In a move meant to the strengthen liability and compensation regime concerning biological hazards stemming from railway accidents, Canada’s Ministry of Transportation has announced new regulations that enforce a “polluter pays” principle.
With damages attributed to railway disasters running in the billions of dollars, the need for train operators to have adequate insurance coverage has never before been more urgent.
“Reinforcing rail safety is a top priority for the Government of Canada,” Marc Garneau, Minister of Transport, said. “However, should a rail accident take place, the strengthened liability and compensation regime will ensure that the polluters, and not Canadian taxpayers, will be held responsible for compensating victims and paying for clean-up.”
Under the Safe and Accountable Railway Act which will come into force on June 18, the mandatory minimum insurance requirements for federally regulated railways, based on the type and volume of dangerous goods they carry, will range from $25 million to $1 billion.

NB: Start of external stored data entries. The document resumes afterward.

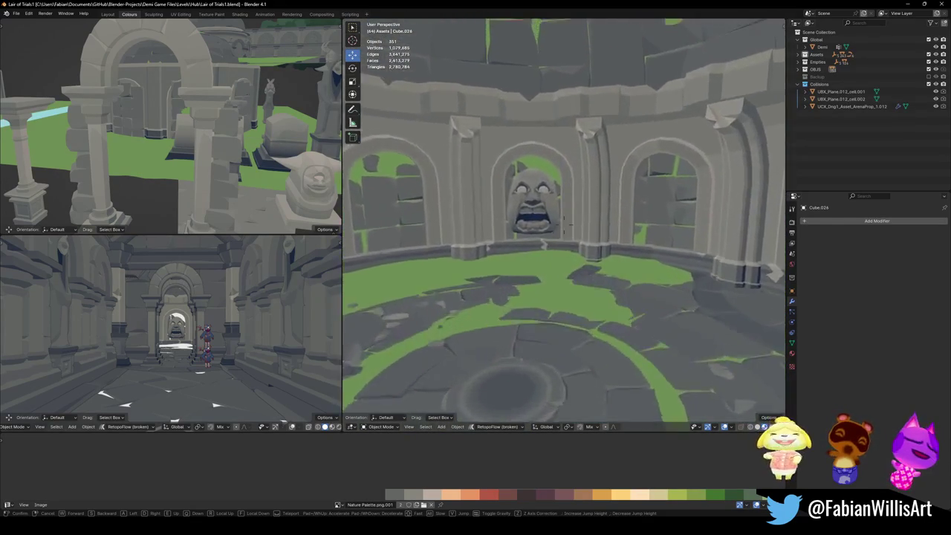
key("w")
key("w")
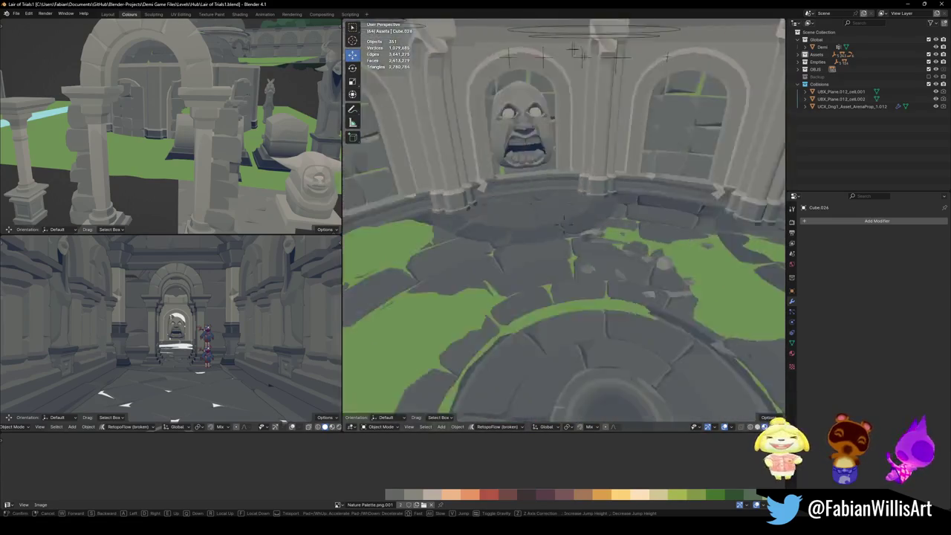
left_click(564, 224)
- Select the MAP_LairOfTrials mesh, nudge it, then frame and orbit the round tower
left_click(564, 224)
key("g")
left_click(594, 152)
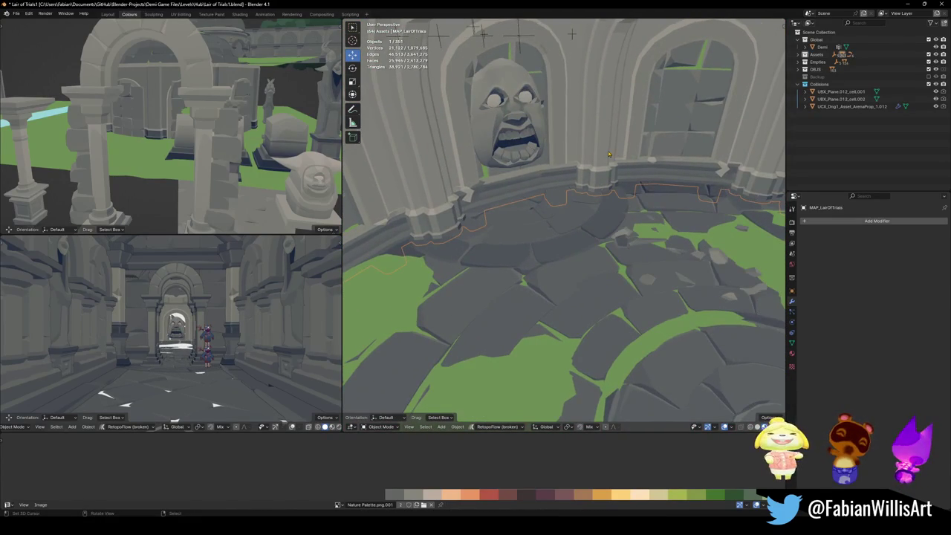
key("KP_Decimal")
middle_click_drag(608, 154, 677, 197)
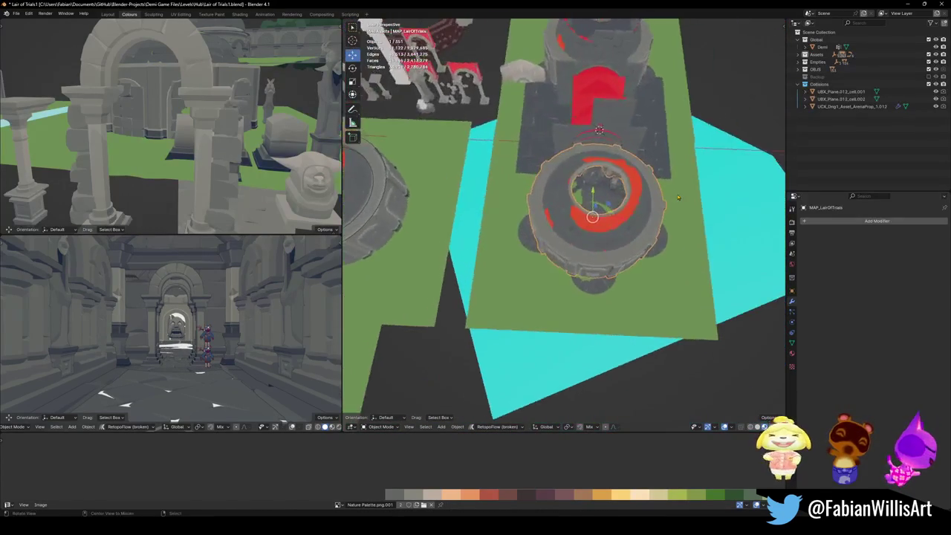
scroll(676, 197, "down", 5)
scroll(595, 186, "up", 6)
- Select the small dome piece, slide it along X toward the red arch, then undo
left_click(570, 71)
scroll(572, 72, "up", 3)
scroll(533, 72, "down", 3)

As well, two middle insurance levels, $100 million and $250 million, are being phased in to provide short line railways with additional time to adjust to the new requirements. These levels will be fully implemented on June 18, 2017.
The 2013 Lac-Magantic, Que. rail disaster involving an unattended 74-car freight train carrying crude oil resulted in fire and explosion of multiple tank cars that caused the death of four people (the bodies of five other persons were reported missing and never found), as well as the leveling of several buildings. Some estimates placed the derailment and oil spill amounted to $2.7 billion in damages. Claims to local insurers were estimated at $25 million for Intact Financial, $18 million for Promutuel and $7 million for Desjardins Group.
The new regime also establishes a supplementary compensation fund—the Fund for Railway Accidents Involving Designated Goods—financed by shippers of crude oil by rail. This fund will cover any damages above the railways’ mandatory insurance level for accidents involving crude oil.
Railways will have to demonstrate they carry the appropriate level of insurance coverage in order to receive and maintain a Certificate of Fitness to operate from the Canadian Transportation Agency.
All shippers of crude oil carried by a federally regulated railway in Canada will be required to contribute to the shipper-financed compensation fund through a levy of $1.67 per tonne (indexed to inflation).